Matthew Stepanic is creating space for others to succeed, invigorating the literary community along the way.

Sheila Graham (with files from Donna McKinnon and Therese Kehler) - 01 March 2021

Publisher, editor, mentor, playwright, poet and entrepreneur: Matthew Stepanic (‘12 BA (Hons)) is an Edmonton rising literary star and community builder, lauded time and again for helping others soar too.

Stepanic has nurtured Glass Buffalo, the magazine first created as an undergrad class project, into an award-winning publication that showcases emerging writers.

“The creative writing courses I took at the U of A were wonderful,” says Stepanic. “Those are intimate spaces — it’s usually the first time you’re sharing your work and getting feedback.”

As the Edmonton Public Library’s 2019 Writer in Residence, Stepanic hosted dozens of events (including an open mic for cat poems) and held almost 200 one-on-one consultations with local authors.

Glass Bookshop, the independent bookstore he co-founded in 2019, features poetry, queer literature and marginalized writers.

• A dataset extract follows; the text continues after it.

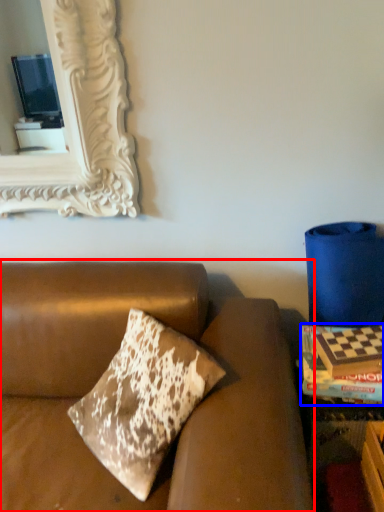
Question: Which object appears closest to the camera in this image, studio couch (highlighted by a red box) or magazine (highlighted by a blue box)?

Choices:
 (A) studio couch
 (B) magazine

Answer: (A)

“A lot of major cities have several independent bookstores, but there was an opportunity in Edmonton,” recalls Stepanic. He and business partner, Jason Purcell, were both familiar with underrepresented authors and several independent presses and publishers unavailable locally. While the first year they focused on events to spread their idea, in 2019 they partnered with LitFest, Edmonton’s non-fiction festival and opened a pop-up bookstore in Edmonton Centre.

The pair had to pivot quickly in March 2020 when the COVID-19 pandemic struck. “We had been talking for months about doing online orders, and called our point-of-sale partner right away.” They got a dozen orders over the first weekend, and have had “incredible support from the local community. Christmas was… a blur.”

“We’re getting several emails from people saying normally would order from Amazon but generally people are willing to wait. If it’s in stock, with us delivering three times a week, there’s not that much of a delay.”

While not open for browsing, Glass Bookshop is currently running out of a small space in the Mercer Building.

While most writers prefer to hunker down with their own work, Stepanic is known for creating space for others to succeed and reinvigorating the literary arts community along the way.

“If you have the time to give, volunteering is the best thing to do because it allows you to support the events and projects you want to see flourish.”